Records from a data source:
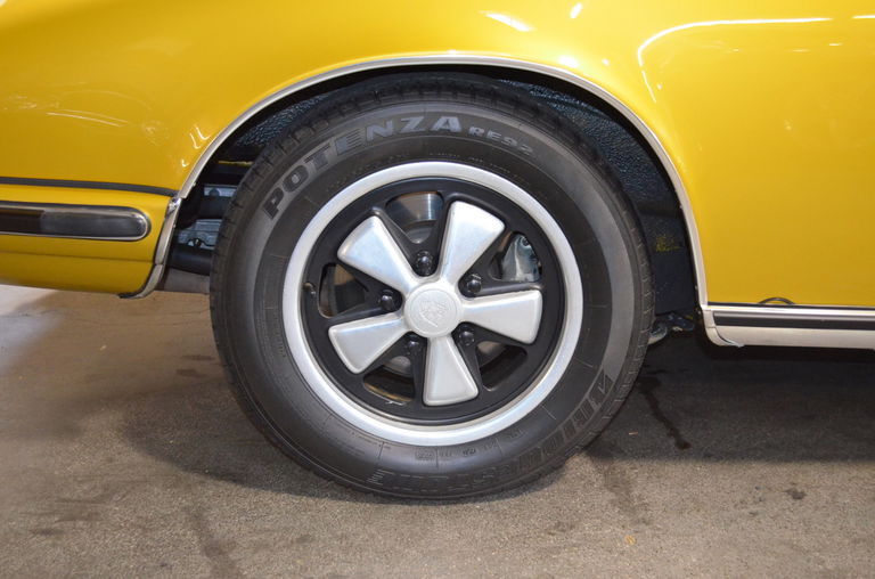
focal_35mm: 44
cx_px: 438
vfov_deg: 30.7
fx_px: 1055
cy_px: 290
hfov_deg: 45.1
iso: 3200
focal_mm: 29
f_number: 4.5
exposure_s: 1/60
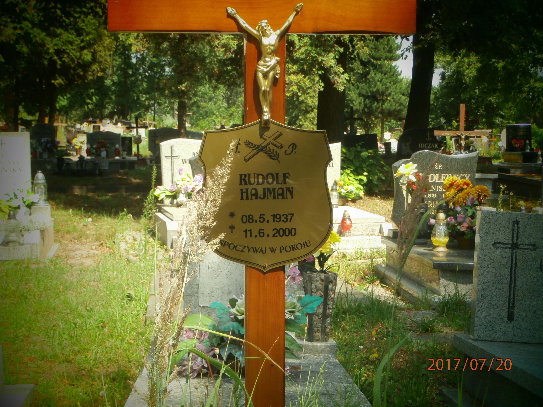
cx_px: 272
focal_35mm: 68
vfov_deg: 21.6
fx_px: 1067
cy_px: 204
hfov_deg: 28.6
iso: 100
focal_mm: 12.1
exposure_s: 1/160
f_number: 4.7
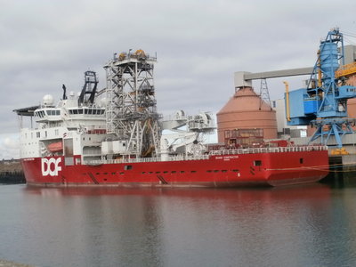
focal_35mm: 57
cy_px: 134
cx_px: 178
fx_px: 586
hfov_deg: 33.8
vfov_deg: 25.7
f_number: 11
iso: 100
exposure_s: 1/80
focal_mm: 10.11
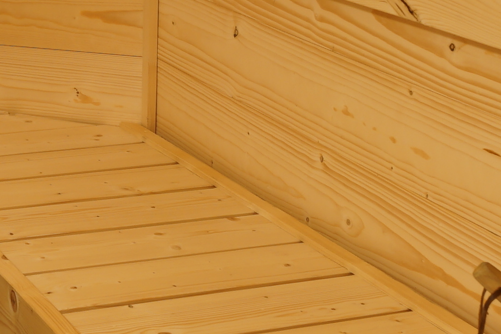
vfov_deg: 14.2
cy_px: 183
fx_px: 1336
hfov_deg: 20.3
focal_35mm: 96
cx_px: -53
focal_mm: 17
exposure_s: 2
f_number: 10
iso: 100
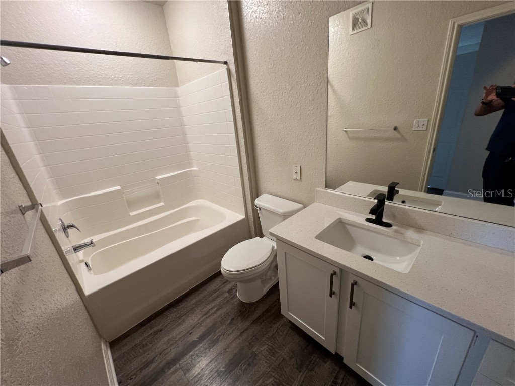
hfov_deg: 106.2
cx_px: 258
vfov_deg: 89.9
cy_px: 193
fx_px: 193
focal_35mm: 13
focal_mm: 1.57
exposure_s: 1/60
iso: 160
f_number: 1.8
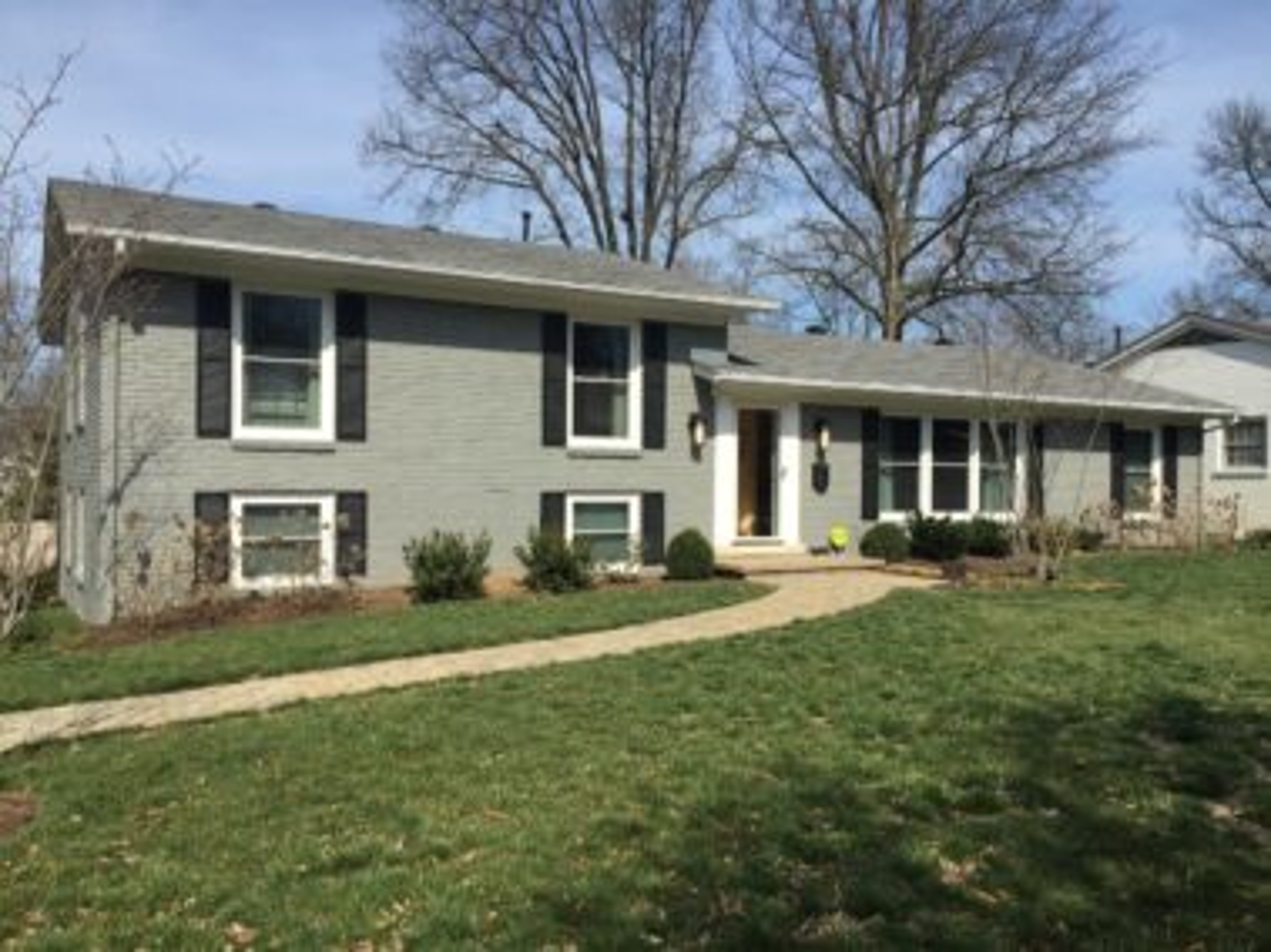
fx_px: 1064
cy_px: 476
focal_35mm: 29
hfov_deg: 61.7
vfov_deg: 48.2
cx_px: 636
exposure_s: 1/1980
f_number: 2.2
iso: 32
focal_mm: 4.15
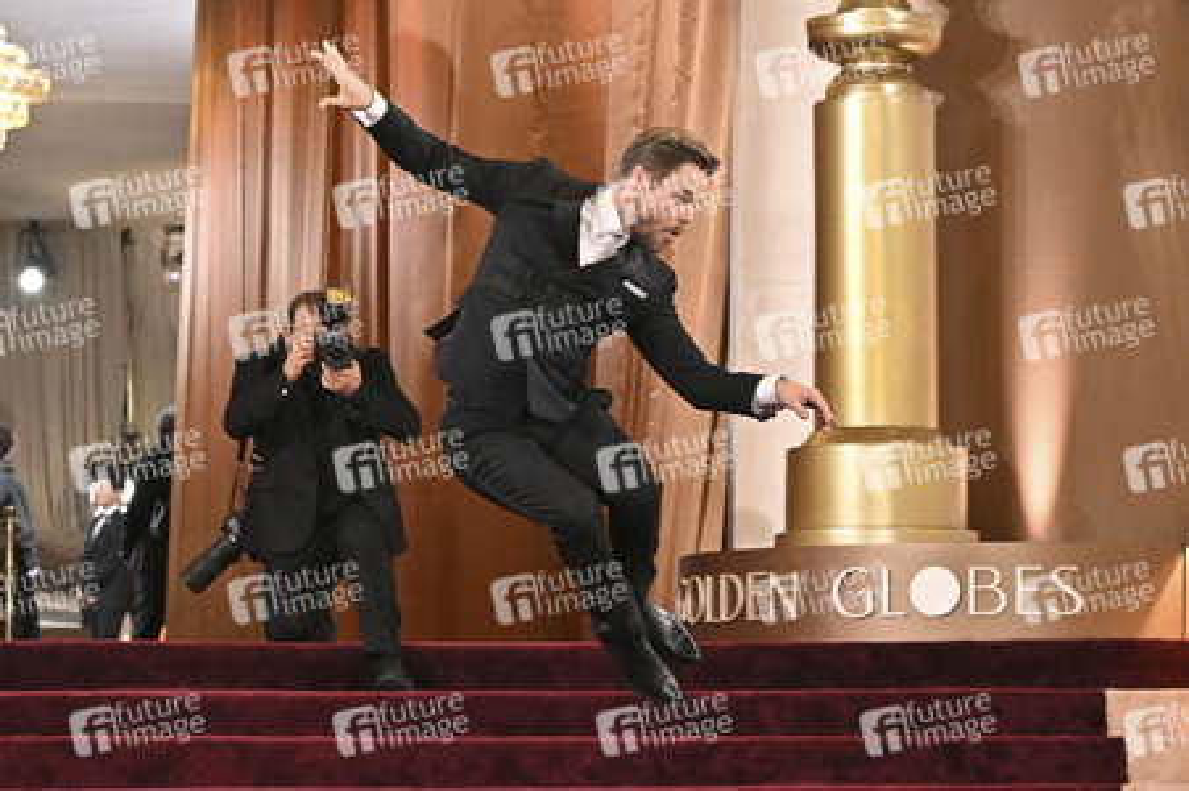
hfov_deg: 18.3
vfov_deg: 12.2
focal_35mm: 112
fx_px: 3696
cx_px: 594
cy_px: 396
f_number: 5.6
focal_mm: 75
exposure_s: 1/320
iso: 2500
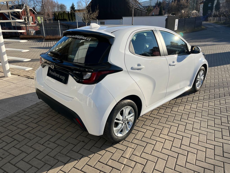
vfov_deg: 53.1
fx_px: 173
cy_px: 86
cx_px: 115
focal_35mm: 26
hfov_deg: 67.3
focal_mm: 5.1
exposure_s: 1/2899
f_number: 1.6
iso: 50
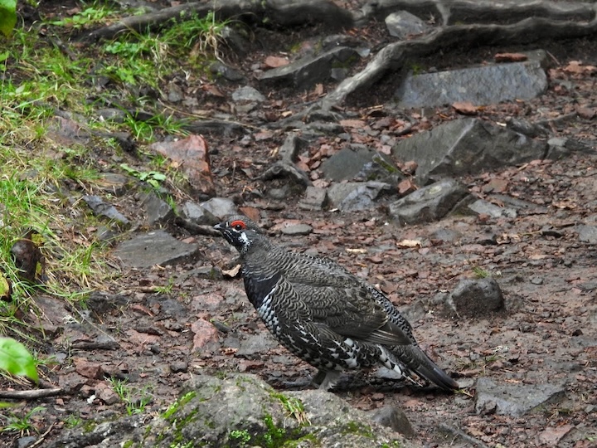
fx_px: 3794
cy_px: 224
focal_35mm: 220
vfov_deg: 6.8
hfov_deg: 9.0
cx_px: 298
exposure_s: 1/125
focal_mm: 39.3
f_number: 4.5
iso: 360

HOW TO COMPLETE THIS TASK:
Only the pictures are to be omitted; the records above must otherwise be reproduced exactly.

THE COMPLETED TASK:
focal_35mm: 44
cx_px: 438
vfov_deg: 30.7
fx_px: 1055
cy_px: 290
hfov_deg: 45.1
iso: 3200
focal_mm: 29
f_number: 4.5
exposure_s: 1/60
cx_px: 272
focal_35mm: 68
vfov_deg: 21.6
fx_px: 1067
cy_px: 204
hfov_deg: 28.6
iso: 100
focal_mm: 12.1
exposure_s: 1/160
f_number: 4.7
focal_35mm: 57
cy_px: 134
cx_px: 178
fx_px: 586
hfov_deg: 33.8
vfov_deg: 25.7
f_number: 11
iso: 100
exposure_s: 1/80
focal_mm: 10.11
vfov_deg: 14.2
cy_px: 183
fx_px: 1336
hfov_deg: 20.3
focal_35mm: 96
cx_px: -53
focal_mm: 17
exposure_s: 2
f_number: 10
iso: 100
hfov_deg: 106.2
cx_px: 258
vfov_deg: 89.9
cy_px: 193
fx_px: 193
focal_35mm: 13
focal_mm: 1.57
exposure_s: 1/60
iso: 160
f_number: 1.8
fx_px: 1064
cy_px: 476
focal_35mm: 29
hfov_deg: 61.7
vfov_deg: 48.2
cx_px: 636
exposure_s: 1/1980
f_number: 2.2
iso: 32
focal_mm: 4.15
hfov_deg: 18.3
vfov_deg: 12.2
focal_35mm: 112
fx_px: 3696
cx_px: 594
cy_px: 396
f_number: 5.6
focal_mm: 75
exposure_s: 1/320
iso: 2500
vfov_deg: 53.1
fx_px: 173
cy_px: 86
cx_px: 115
focal_35mm: 26
hfov_deg: 67.3
focal_mm: 5.1
exposure_s: 1/2899
f_number: 1.6
iso: 50
fx_px: 3794
cy_px: 224
focal_35mm: 220
vfov_deg: 6.8
hfov_deg: 9.0
cx_px: 298
exposure_s: 1/125
focal_mm: 39.3
f_number: 4.5
iso: 360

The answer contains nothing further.